Quale coltello al cuore di un padre! Il fanciullo morente crede che il padre possa aiutarlo! Dante ha immaginata una vendetta di una brutale ferocia proporzionata al disperato dolore. Alla prima vista di Ugolino noi diamo indietro e lo guardiamo con raccapriccio ed orrore; e quando, compiuto di parlare, riprende il teschio misero co’ denti qual è il sentimento che noi proviamo? Lo stesso ribrezzo e raccapriccio. Scena unica, nella quale una profonda pietá è congiunta con insuperabile orrore: quel padre ci fa fremere e ci fa piangere.

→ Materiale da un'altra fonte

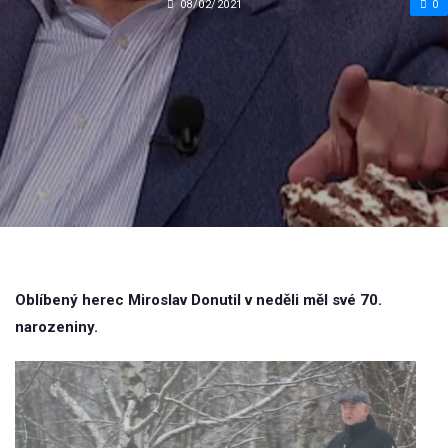
08/02/2021
0
Oblíbený herec Miroslav Donutil v neděli měl své 70.
narozeniny.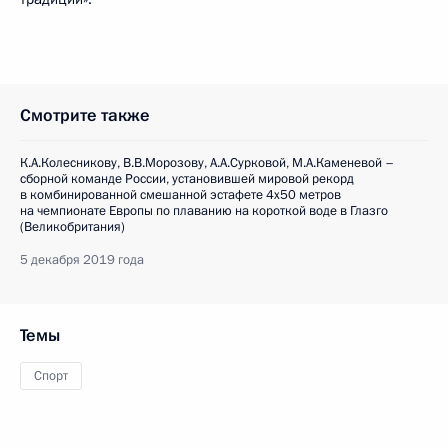
Смотрите также
К.А.Колесникову, В.В.Морозову, А.А.Сурковой, М.А.Каменевой –
сборной команде России, установившей мировой рекорд
в комбинированной смешанной эстафете 4x50 метров
на чемпионате Европы по плаванию на короткой воде в Глазго
(Великобритания)
5 декабря 2019 года
Темы
Спорт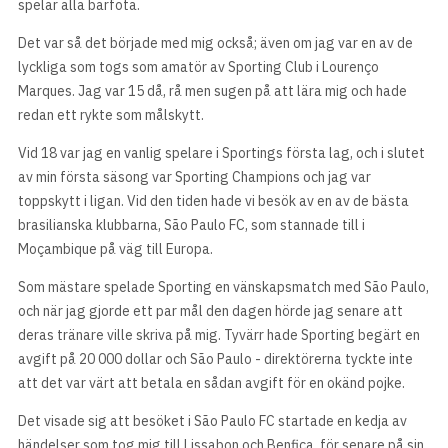
spelar alla barfota.
Det var så det började med mig också; även om jag var en av de
lyckliga som togs som amatör av Sporting Club i Lourenço
Marques. Jag var 15 då, rå men sugen på att lära mig och hade
redan ett rykte som målskytt.
Vid 18 var jag en vanlig spelare i Sportings första lag, och i slutet
av min första säsong var Sporting Champions och jag var
toppskytt i ligan. Vid den tiden hade vi besök av en av de bästa
brasilianska klubbarna, São Paulo FC, som stannade till i
Moçambique på väg till Europa.
Som mästare spelade Sporting en vänskapsmatch med São Paulo,
och när jag gjorde ett par mål den dagen hörde jag senare att
deras tränare ville skriva på mig. Tyvärr hade Sporting begärt en
avgift på 20 000 dollar och São Paulo - direktörerna tyckte inte
att det var värt att betala en sådan avgift för en okänd pojke.
Det visade sig att besöket i São Paulo FC startade en kedja av
händelser som tog mig till Lissabon och Benfica, för senare på sin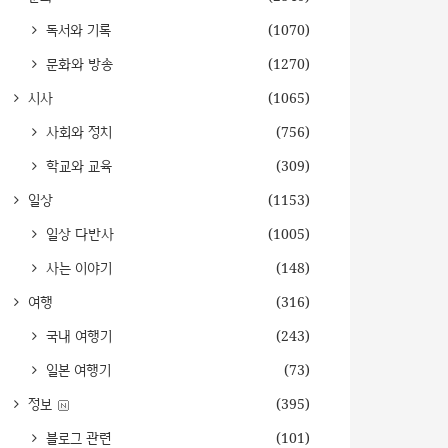
독서와 기록
(1070)
문화와 방송
(1270)
시사
(1065)
사회와 정치
(756)
학교와 교육
(309)
일상
(1153)
일상 다반사
(1005)
사는 이야기
(148)
여행
(316)
국내 여행기
(243)
일본 여행기
(73)
정보
(395)
블로그 관련
(101)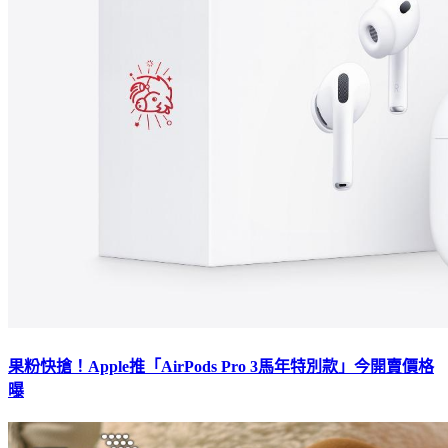
果粉快搶！Apple推「AirPods Pro 3馬年特別款」今開賣價格
曝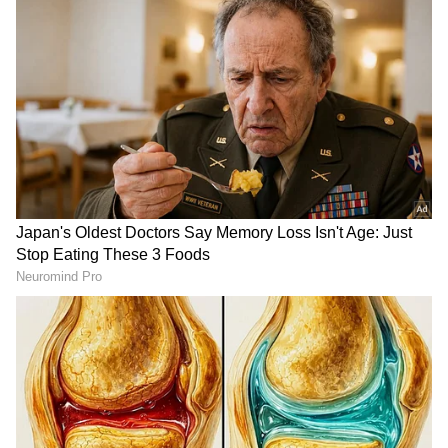
ಪ್ರಕಟಗೊಳ್ಳಲಿದೆ ಎಂಬ ನಿರೀಕ್ಷೆಗಳಿವೆ. ಮೂಲಗಳ ಪ್ರಕಾರ 2
ರಿಂದ 3 ರೂಪಾಯಿ ಇಳಿಕೆಯಾಗಲಿದೆ ಅನ್ನೋ ಮಾತುಗಳು
ಕೇಳಿಬರುತ್ತಿದೆ.
ಇದೇ ವೇಳೆ ಎಥೆನಾಲ್ ಇಂಧನ ಬಳಕೆ, ಪೆಟ್ರೋಲ್‌ನಲ್ಲಿ
ಎಥೆನಾಲ್ ಮಿಶ್ರಣ, ಪರಿಸರ ಸ್ನೇಹಿ ಇಂಧನ ಬಳಕೆ ಸೇರಿದಂತೆ
ಹಲವು ಪರ್ಯಾಯ ಮಾರ್ಗಗಳ ಕುರಿತ ಯೋಜನೆಗಳು
ಘೋಷಣೆಯಾಗುವ ಸಾಧ್ಯತೆ ಇದೆ.
RECOMMENDED STORIES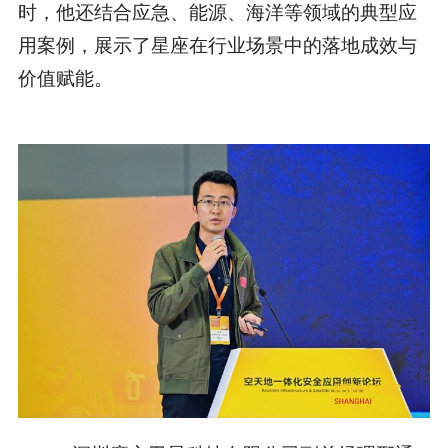
时，他还结合应急、能源、海洋等领域的典型应
用案例，展示了星座在行业场景中的落地成效与
价值赋能。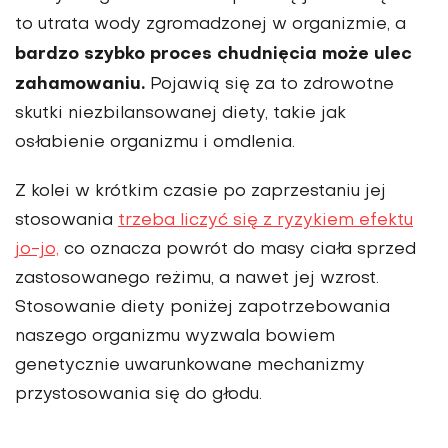
to utrata wody zgromadzonej w organizmie, a
bardzo szybko proces chudnięcia może ulec
zahamowaniu.
Pojawią się za to zdrowotne
skutki niezbilansowanej diety, takie jak
osłabienie organizmu i omdlenia.
Z kolei w krótkim czasie po zaprzestaniu jej
stosowania
trzeba liczyć się z ryzykiem efektu
jo-jo,
co oznacza powrót do masy ciała sprzed
zastosowanego reżimu, a nawet jej wzrost.
Stosowanie diety poniżej zapotrzebowania
naszego organizmu wyzwala bowiem
genetycznie uwarunkowane mechanizmy
przystosowania się do głodu.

Shakespeare ha saputo innalzare l’orrore all’altezza del sublime. — «Egli non ha figli!» — Concetto piú atroce ancora, ma che, presentato non agli occhi, ma all’immaginazione, ci fa intravvedere, in una vaga lontananza, l’infinito della vendetta.

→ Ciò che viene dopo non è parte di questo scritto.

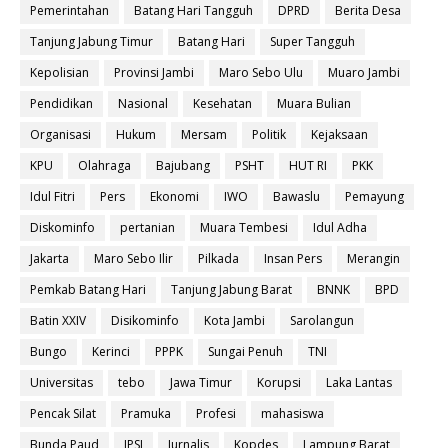
Pemerintahan
Batang Hari Tangguh
DPRD
Berita Desa
Tanjung Jabung Timur
Batang Hari
Super Tangguh
Kepolisian
Provinsi Jambi
Maro Sebo Ulu
Muaro Jambi
Pendidikan
Nasional
Kesehatan
Muara Bulian
Organisasi
Hukum
Mersam
Politik
Kejaksaan
KPU
Olahraga
Bajubang
PSHT
HUT RI
PKK
Idul Fitri
Pers
Ekonomi
IWO
Bawaslu
Pemayung
Diskominfo
pertanian
Muara Tembesi
Idul Adha
Jakarta
Maro Sebo Ilir
Pilkada
Insan Pers
Merangin
Pemkab Batang Hari
Tanjung Jabung Barat
BNNK
BPD
Batin XXIV
Disikominfo
Kota Jambi
Sarolangun
Bungo
Kerinci
PPPK
Sungai Penuh
TNI
Universitas
tebo
Jawa Timur
Korupsi
Laka Lantas
Pencak Silat
Pramuka
Profesi
mahasiswa
Bunda Paud
IPSI
Jurnalis
Kopdes
Lampung Barat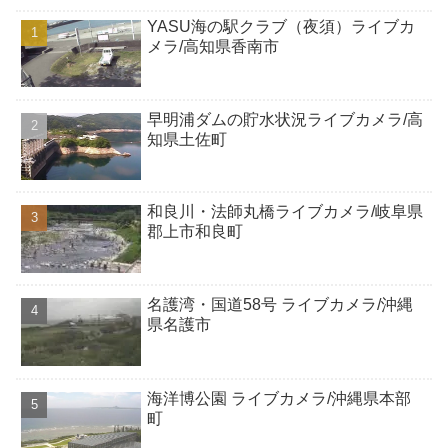
YASU海の駅クラブ（夜須）ライブカ
メラ/高知県香南市
早明浦ダムの貯水状況ライブカメラ/高
知県土佐町
和良川・法師丸橋ライブカメラ/岐阜県
郡上市和良町
名護湾・国道58号 ライブカメラ/沖縄
県名護市
海洋博公園 ライブカメラ/沖縄県本部
町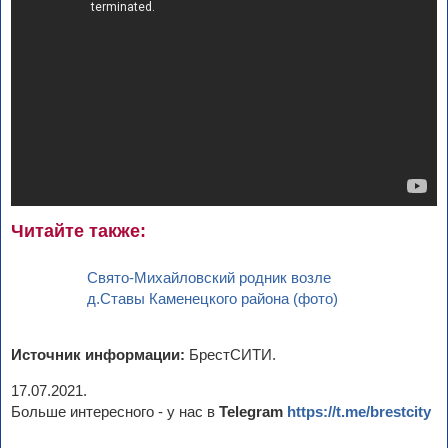
Читайте также:
Свято-Михайловский родник возле
д.Ставы Каменецкого района (фото)
Источник информации:
БрестСИТИ.
17.07.2021.
Больше интересного - у нас в
Telegram
https://t.me/brestcity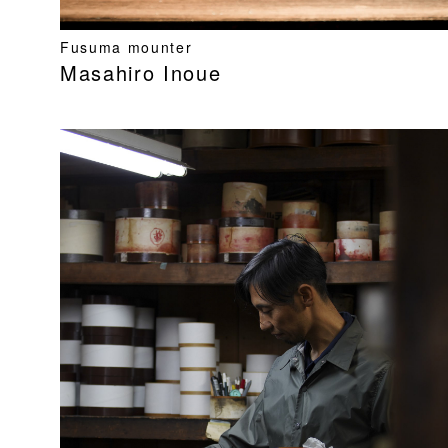
Fusuma mounter
Masahiro Inoue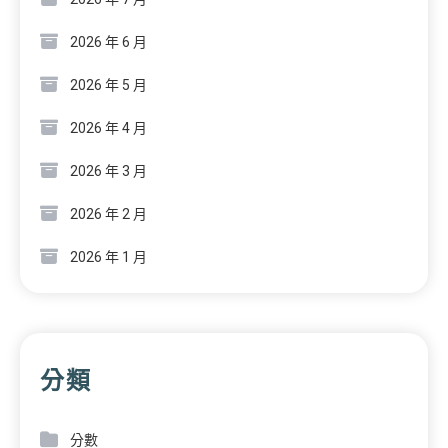
2026 年 6 月
2026 年 5 月
2026 年 4 月
2026 年 3 月
2026 年 2 月
2026 年 1 月
分類
分數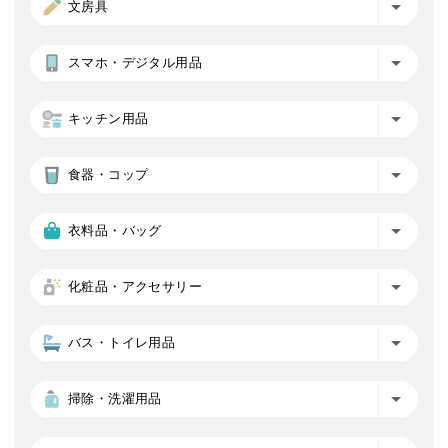
文房具
スマホ・デジタル用品
キッチン用品
食器・コップ
衣料品・バッグ
化粧品・アクセサリー
バス・トイレ用品
掃除・洗濯用品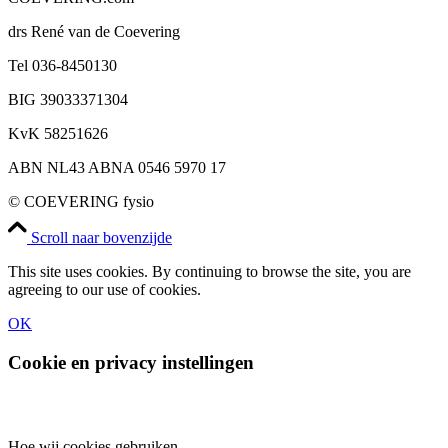
drs René van de Coevering
Tel 036-8450130
BIG 39033371304
KvK 58251626
ABN NL43 ABNA 0546 5970 17
© COEVERING fysio
Scroll naar bovenzijde
This site uses cookies. By continuing to browse the site, you are
agreeing to our use of cookies.
OK
Cookie en privacy instellingen
Hoe wij cookies gebruiken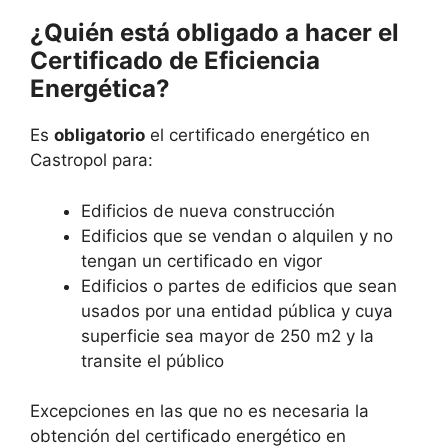
¿Quién está obligado a hacer el
Certificado de Eficiencia
Energética?
Es
obligatorio
el certificado energético en
Castropol para:
Edificios de nueva construcción
Edificios que se vendan o alquilen y no
tengan un certificado en vigor
Edificios o partes de edificios que sean
usados por una entidad pública y cuya
superficie sea mayor de 250 m2 y la
transite el público
Excepciones en las que no es necesaria la
obtención del certificado energético en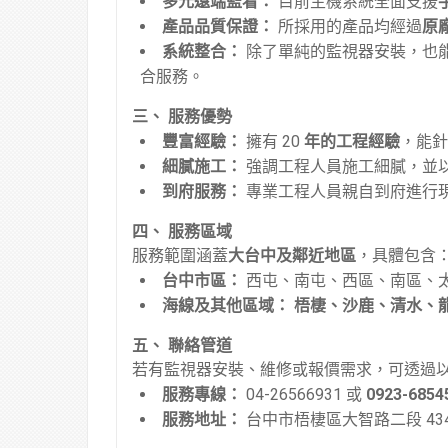
多元遠端監看：
目前主機系統全面支援
產品品質保證：
所採用的產品均經過
原
系統整合：
除了單純的監視器安裝，也
合服務
。
三、 服務優勢
豐富經驗：
擁有 20
年的工程經驗
，能針
細膩施工：
強調工程人員施工細膩，並
到府服務：
專業工程人員親自到府進行
四、 服務區域
服務範圍涵蓋
大台中及鄰近地區
，具體包含
台中市區：
西屯、南屯、西區、南區、
海線及其他區域：
梧棲、沙鹿、清水、
五、 聯絡管道
若有監視器安裝、維修或報價需求，可透過
服務專線：
04-26566931 或
0923-685
服務地址：
台中市梧棲區大智路二段 434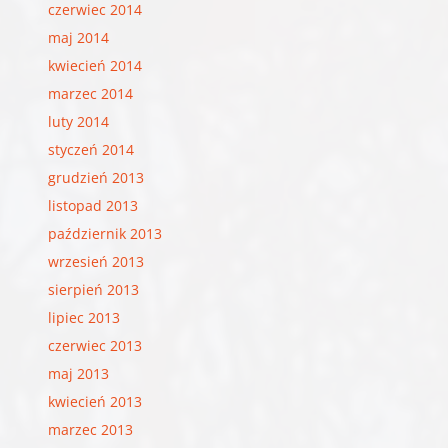
czerwiec 2014
maj 2014
kwiecień 2014
marzec 2014
luty 2014
styczeń 2014
grudzień 2013
listopad 2013
październik 2013
wrzesień 2013
sierpień 2013
lipiec 2013
czerwiec 2013
maj 2013
kwiecień 2013
marzec 2013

Il concetto ha la sua ultima determinazione in Virgilio ed in Dante, che sono, per dir cosí, il recitativo e l’aria della poesia. Virgilio espone e dichiara l’ultima ragione della natura e dell’ordine delle colpe e delle pene con molta sobrietá e semplicitá; e valga ad esempio il canto decimoprimo, stupendo di proprietá e di evidenza. Alcuna fiata ei si allarga alla spiegazione generale delle cose umane, come fa nel canto settimo, ragionando della. Fortuna, se dir si può ragionamento quella tanto vivace [p. 371 modifica]rappresentazione, nella quale ciascun tratto è un pensiero sublime individuato in una immagine sublime: esempio rimasto immortale di come la scienza possa diventare poesia. Dante è la stessa voce del lettore, il grido del suo cuore commosso, le sue impressioni giá prevenute e rappresentate ora nella violenza delle apostrofi, ora nell’impeto eloquente dell’azione. Cosi noi lo vediamo venir meno di pietá ai casi di Paolo e di Francesca, raunare le frondi sparte per caritá del loco natio, rispondere acceso di santa ira a Filippo Argenti, tempestare sopra Genova e Pisa, severo con Niccolò III, duro con Frate Alberigo.

Tale è l’ordito di questo lavoro in ogni sua parte finito, nel quale un’idea onnipresente penetra e vivifica il tutto: maraviglioso per fantasie nuove ed ardite, per un’infinita varietá di situazioni nella severa unitá del disegno, per grandezza di passioni e di caratteri, per la proprietá ed individualitá delle forme, per l’evidenza della rappresentazione ed il calore dell’affetto.